Und die Erfahrung zeigt: Schon heute treffen Menschen, die anders aussehen, oft auf Misstrauen, werden stigmatisiert und ausgegrenzt. Zudem schließen einige Forscher aus dem begrenzten Werkzeugspektrum der Urmenschen, dass deren geistige Fähigkeiten nicht an die unseren heranreichten, vor allem im Hinblick auf abstraktes und innovatives Denken. Keineswegs unwahrscheinlich ist also, dass Wesen entstehen würden, die sich in der modernen Gesellschaft allein nicht zurechtfänden und ihr Leben lang betreut werden müssten – oder ihr Dasein allenfalls in einer Art Eiszeit-Zoo fristen könnten. Im schlimmsten Fall schließlich würden sie an Krankheiten sterben (oder wären zumindest stark eingeschränkt), da ihre Immunabwehr nach Meinung von Fachleuten nicht auf die heutigen Erreger eingestellt wäre. Daher ist es – ungeachtet aller technischen Probleme – aus ethischen Gründen sehr fraglich, ob es jemals einen Neo-Neandertaler geben wird.
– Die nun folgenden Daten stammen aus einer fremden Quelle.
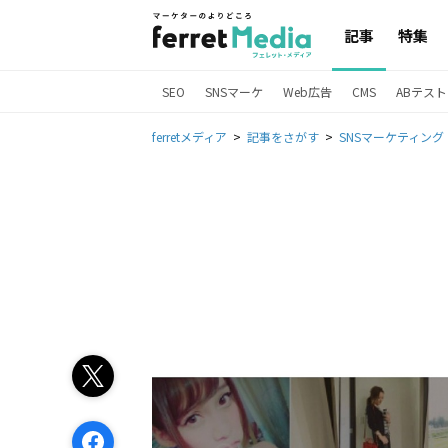
記事
特集
SEO
SNSマーケ
Web広告
CMS
ABテスト
ferretメディア
記事をさがす
SNSマーケティング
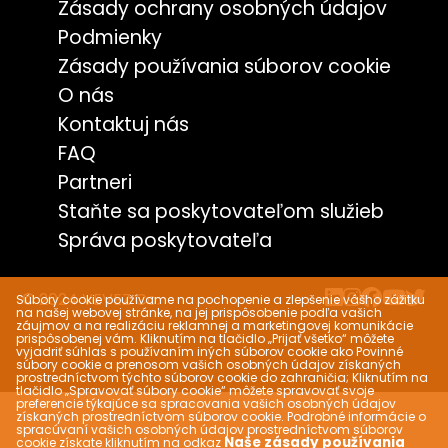
Zásady ochrany osobných údajov
Podmienky
Zásady používania súborov cookie
O nás
Kontaktuj nás
FAQ
Partneri
Staňte sa poskytovateľom služieb
Správa poskytovateľa
© 2024 VEVEZ Co.
Súbory cookie používame na pochopenie a zlepšenie vášho zážitku
na našej webovej stránke, na jej prispôsobenie podľa vašich
záujmov a na realizáciu reklamnej a marketingovej komunikácie
prispôsobenej vám. Kliknutím na tlačidlo „Prijať všetko“ môžete
vyjadriť súhlas s používaním iných súborov cookie ako Povinné
súbory cookie a prenosom vašich osobných údajov získaných
prostredníctvom týchto súborov cookie do zahraničia; Kliknutím na
tlačidlo „Spravovať súbory cookie“ môžete spravovať svoje
preferencie týkajúce sa spracovania vašich osobných údajov
získaných prostredníctvom súborov cookie. Podrobné informácie o
spracúvaní vašich osobných údajov prostredníctvom súborov
Naše zásady používania
cookie získate kliknutím na odkaz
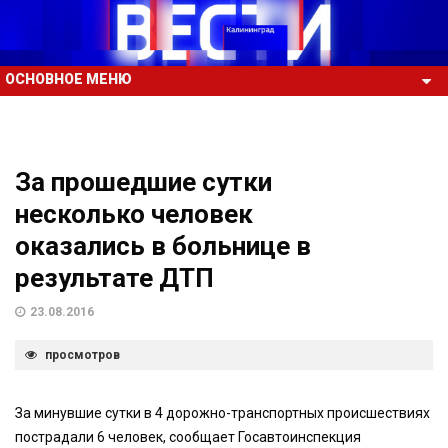
ОСНОВНОЕ МЕНЮ
За прошедшие сутки
несколько человек
оказались в больнице в
результате ДТП
23.08.2016
просмотров
За минувшие сутки в 4 дорожно-транспортных происшествиях
пострадали 6 человек, сообщает Госавтоинспекция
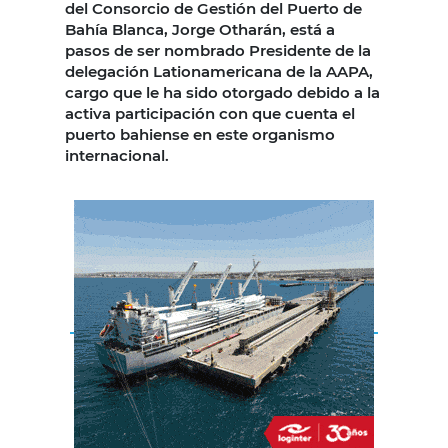
del Consorcio de Gestión del Puerto de
Bahía Blanca, Jorge Otharán, está a
pasos de ser nombrado Presidente de la
delegación Lationamericana de la AAPA,
cargo que le ha sido otorgado debido a la
activa participación con que cuenta el
puerto bahiense en este organismo
internacional.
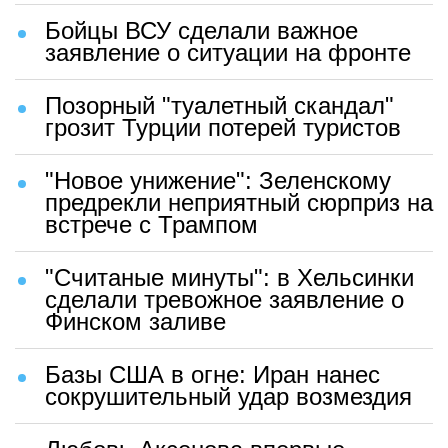
Бойцы ВСУ сделали важное
заявление о ситуации на фронте
Позорный "туалетный скандал"
грозит Турции потерей туристов
"Новое унижение": Зеленскому
предрекли неприятный сюрприз на
встрече с Трампом
"Считаные минуты": в Хельсинки
сделали тревожное заявление о
Финском заливе
Базы США в огне: Иран нанес
сокрушительный удар возмездия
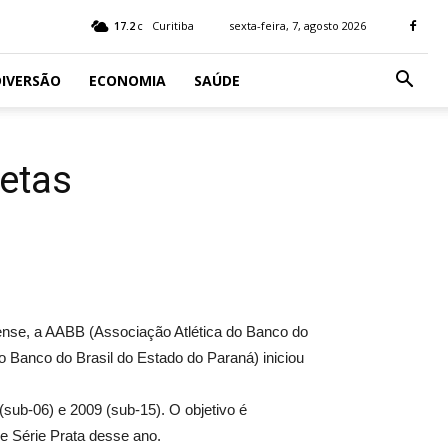
17.2
Curitiba
sexta-feira, 7, agosto 2026
C
IVERSÃO
ECONOMIA
SAÚDE
letas
aense, a AABB (Associação Atlética do Banco do
 Banco do Brasil do Estado do Paraná) iniciou
(sub-06) e 2009 (sub-15). O objetivo é
 e Série Prata desse ano.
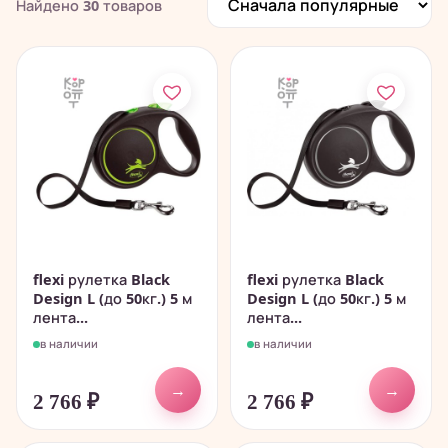
Найдено
30
товаров
flexi рулетка Black
flexi рулетка Black
Design L (до 50кг.) 5 м
Design L (до 50кг.) 5 м
лента...
лента...
в наличии
в наличии
→
→
2 766
₽
2 766
₽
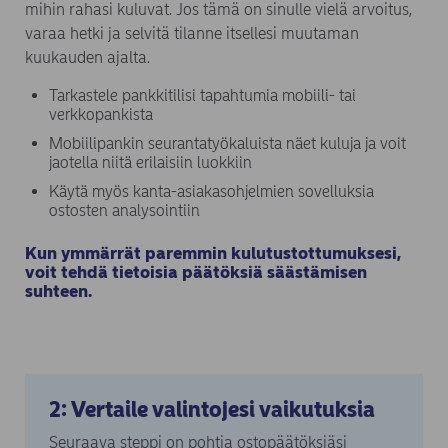
mihin rahasi kuluvat. Jos tämä on sinulle vielä arvoitus,
varaa hetki ja selvitä tilanne itsellesi muutaman
kuukauden ajalta.
Tarkastele pankkitilisi tapahtumia mobiili- tai
verkkopankista
Mobiilipankin seurantatyökaluista näet kuluja ja voit
jaotella niitä erilaisiin luokkiin
Käytä myös kanta-asiakasohjelmien sovelluksia
ostosten analysointiin
Kun ymmärrät paremmin kulutustottumuksesi,
voit tehdä tietoisia päätöksiä säästämisen
suhteen.
2: Vertaile valintojesi vaikutuksia
Seuraava steppi on pohtia ostopäätöksiäsi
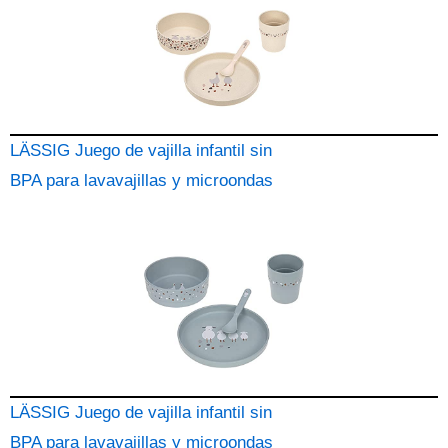
LÄSSIG Juego de vajilla infantil sin
BPA para lavavajillas y microondas
LÄSSIG Juego de vajilla infantil sin
BPA para lavavajillas y microondas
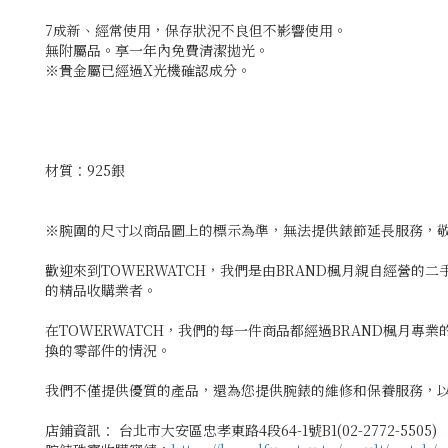
7成新、經常使用，保存狀況不良但不影響使用。
無附屬品。享一年內免費清潔拋光。
※貴金屬已經過X光機確認成分。
材質：925銀
※腕圍的尺寸以商品圖上的標示為準，無法提供錶節延長服務，
歡迎來到TOWERWATCH，我們是由BRAND楓月親自經營的
的精品收購業者。
在TOWERWATCH，我們的每一件商品都經過BRAND楓月
換的零部件的情況。
我們不僅提供優質的產品，還為您提供腕錶的維修和保養服務，以
店鋪資訊： 台北市大安區忠孝東路4段64-1號B1(02-2772-5505)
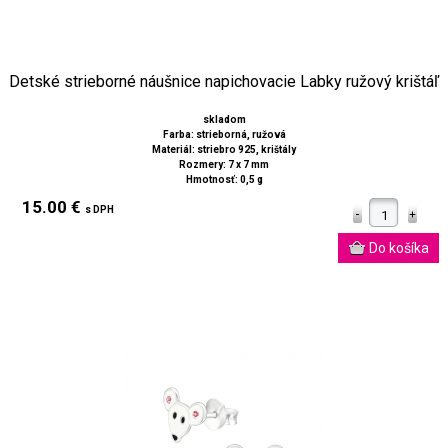
Detské strieborné náušnice napichovacie Labky ružový krištáľ
skladom
Farba: strieborná, ružová
Materiál: striebro 925, krištály
Rozmery: 7 x 7 mm
Hmotnosť: 0,5 g
15.00 €
s DPH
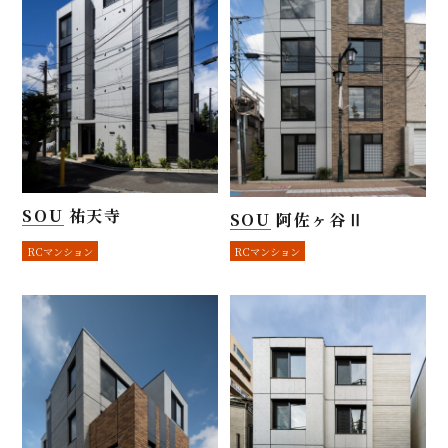
SOU 祐天寺
SOU 阿佐ヶ谷Ⅱ
RCマンション
RCマンション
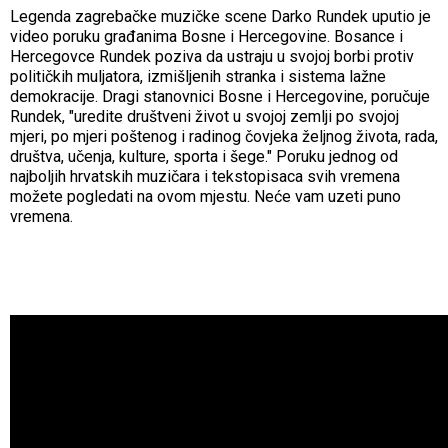
Legenda zagrebačke muzičke scene Darko Rundek uputio je
video poruku građanima Bosne i Hercegovine. Bosance i
Hercegovce Rundek poziva da ustraju u svojoj borbi protiv
političkih muljatora, izmišljenih stranka i sistema lažne
demokracije. Dragi stanovnici Bosne i Hercegovine, poručuje
Rundek, "uredite društveni život u svojoj zemlji po svojoj
mjeri, po mjeri poštenog i radinog čovjeka željnog života, rada,
društva, učenja, kulture, sporta i šege." Poruku jednog od
najboljih hrvatskih muzičara i tekstopisaca svih vremena
možete pogledati na ovom mjestu. Neće vam uzeti puno
vremena.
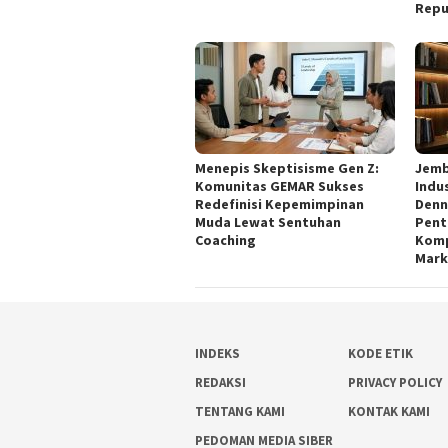
Repu
Menepis Skeptisisme Gen Z:
Jemb
Komunitas GEMAR Sukses
Indu
Redefinisi Kepemimpinan
Denn
Muda Lewat Sentuhan
Pent
Coaching
Komp
Mark
INDEKS
KODE ETIK
REDAKSI
PRIVACY POLICY
TENTANG KAMI
KONTAK KAMI
PEDOMAN MEDIA SIBER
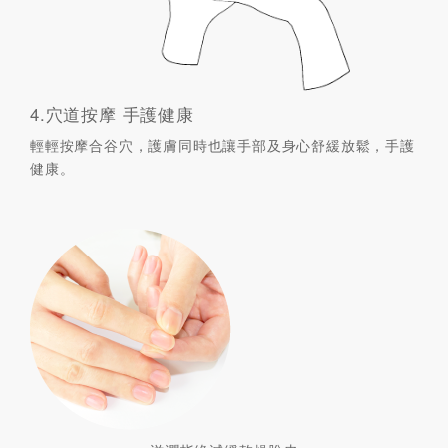
4.穴道按摩 手護健康
輕輕按摩合谷穴，護膚同時也讓手部及身心舒緩放鬆，手護
健康。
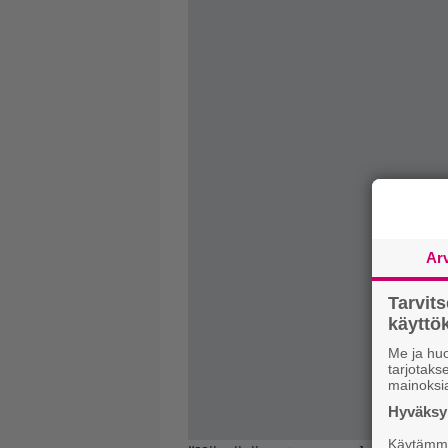
Ar
Tarvit
käytt
Me ja huo
tarjotak
mainoksi
Hyväksym
Käytämme 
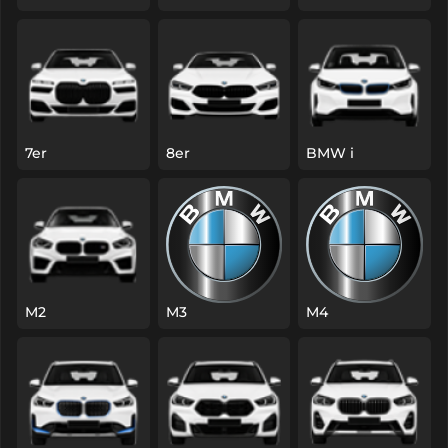
7er
8er
BMW i
M2
M3
M4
Und dennoch: George Church, immerhin einer der führenden Genetiker weltweit, gehört nicht zu den Menschen, die sich von derlei Bedenken bremsen lassen. Unter Fachkollegen ist er seit Langem dafür bekannt, das Unmögliche möglich zu machen. So erfand er beispielsweise eine Art "Evolutionsmaschine", mit der er binnen weniger Tage einfache Bakterien durch Veränderung ihrer DNS in neue, hoch spezialisierte Mikroben verwandelte – ein Prozess, der mit üblichen Labormethoden Jahre dauern kann. Zudem treiben auch andere Experten ihre Forschungen voran, verschieben in rasantem Tempo immer wieder die Grenzen des Machbaren. Es ist also – wie auch Forscher einräumen, die das Vorhaben vehement ablehnen – keineswegs hundertprozentig auszuschließen, dass sich Churchs Prophezeiung bewahrheitet. Und eines Tages tatsächlich wieder Neandertaler unter uns sind.